* **CONSIGNES**: Recopiez, s'il vous plaît, le passage du texte sur Jeanne Mance situé entre « À l’époque, la » et « tout le monde. », inclus, en substituant « aristocratie » à « noblesse ».

* **EXTRAIT À LIRE**:
☆ ☆ ☆ ☆ ☆ ☆ ☆
1653, l’année où Jeanne Mance sauva le Canada

Publié le 8 mars 2024 | Temps de lecture : 5 minutes


Avant-propos : Depuis quelques années, pour célébrer la Journée internationale des femmes (le 8 mars), ce blogue inverse ce jour-là la règle grammaticale selon laquelle le genre masculin l’emporte sur le genre féminin.

Mais comme dans le texte qui suit, il n’y a pas grand-chose à inverser, on retiendra l’à-propos de célébrer aujourd’hui la mémoire d’une géante de notre histoire.

À juste titre, Jeanne Mance est considérée comme co-fondatrice de Montréal, une ville où elle a œuvré et où elle est décédée en 1673.

Née en 1606, Jeanne Mance est issue de la bourgeoisie de robe; son père était procureur du roi à Langres (en Champagne). Il avait épousé la fille d’un confrère.

À l’époque, la population de la France était environ le double de la population actuelle du Québec. Si bien que dans le petit monde de la noblesse et la haute bourgeoisie, tout le monde connaissait à peu près tout le monde.

N’ayant peu d’inclinaison pour la vie religieuse ni pour le mariage, Jeanne Mance avait choisi de se consacrer aux soins des malades. Pour ce faire, elle s’occupait d’œuvres charitables.

Or sa famille dévote comptait plusieurs ecclésiastiques qui avaient séjourné en Nouvelle-France. Si bien qu’à leur retour, ils racontaient leur pénible traversée, les immenses paysages sauvages qu’ils ont vus, et les peuples étranges qu’ils ont rencontrés et qu’on appelait les ‘Sauvages’ (ce qui, à l’époque, qualifie les gens qui vivent dans les forêts).
☆ ☆ ☆ ☆ ☆ ☆ ☆
* **DONNÉES RECUEILLIES**:
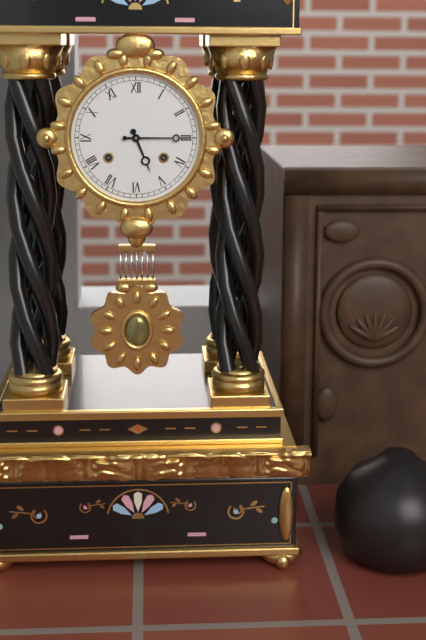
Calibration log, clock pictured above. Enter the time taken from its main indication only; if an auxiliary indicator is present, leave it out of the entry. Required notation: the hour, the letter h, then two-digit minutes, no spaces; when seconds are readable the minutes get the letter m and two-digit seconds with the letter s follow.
5h15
☆ ☆ ☆ ☆ ☆ ☆ ☆
* **RÉPONSE**:
À l’époque, la population de la France était environ le double de la population actuelle du Québec. Si bien que dans le petit monde de la aristocratie et la haute bourgeoisie, tout le monde connaissait à peu près tout le monde.